:: Directions for this task ::
Restate word for word the lines of the entries below, starting with the line that holds "7.3 Non-exempt Employees." and ending with the line that holds "A. Rest breaks", and no others.

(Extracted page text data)
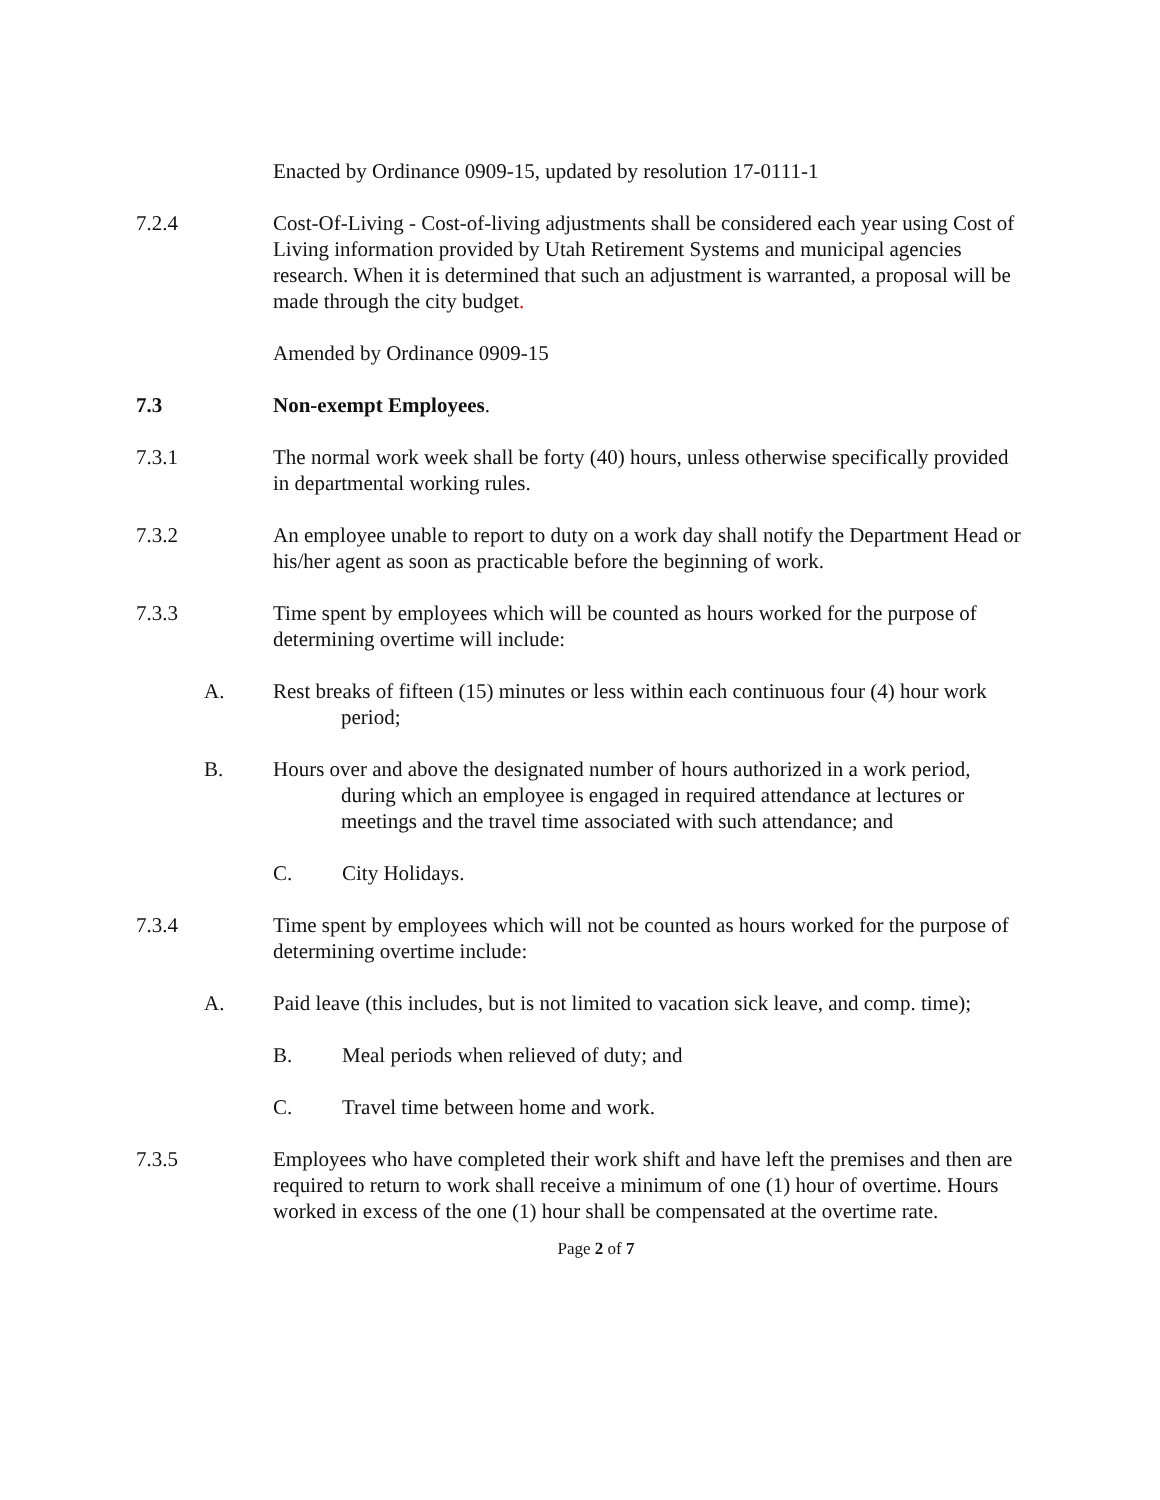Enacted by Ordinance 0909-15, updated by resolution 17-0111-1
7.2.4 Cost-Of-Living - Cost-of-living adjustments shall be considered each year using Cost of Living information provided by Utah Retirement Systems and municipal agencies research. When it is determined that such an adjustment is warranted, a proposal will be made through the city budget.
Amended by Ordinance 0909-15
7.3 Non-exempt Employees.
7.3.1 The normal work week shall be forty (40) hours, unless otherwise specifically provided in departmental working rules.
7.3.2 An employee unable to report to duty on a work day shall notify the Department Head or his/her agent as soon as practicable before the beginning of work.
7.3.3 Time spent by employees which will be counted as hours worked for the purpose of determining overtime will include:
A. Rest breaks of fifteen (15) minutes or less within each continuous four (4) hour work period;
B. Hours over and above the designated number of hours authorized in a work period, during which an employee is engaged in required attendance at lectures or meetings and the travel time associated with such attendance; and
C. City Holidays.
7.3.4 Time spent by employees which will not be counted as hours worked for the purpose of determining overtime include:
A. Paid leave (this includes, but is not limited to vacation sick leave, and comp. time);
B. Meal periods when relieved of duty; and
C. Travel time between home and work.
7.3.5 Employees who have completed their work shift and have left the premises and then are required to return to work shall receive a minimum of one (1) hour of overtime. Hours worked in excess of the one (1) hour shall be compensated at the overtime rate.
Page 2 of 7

:: Solved problem ::
7.3 Non-exempt Employees.
7.3.1 The normal work week shall be forty (40) hours, unless otherwise specifically provided in departmental working rules.
7.3.2 An employee unable to report to duty on a work day shall notify the Department Head or his/her agent as soon as practicable before the beginning of work.
7.3.3 Time spent by employees which will be counted as hours worked for the purpose of determining overtime will include:
A. Rest breaks of fifteen (15) minutes or less within each continuous four (4) hour work period;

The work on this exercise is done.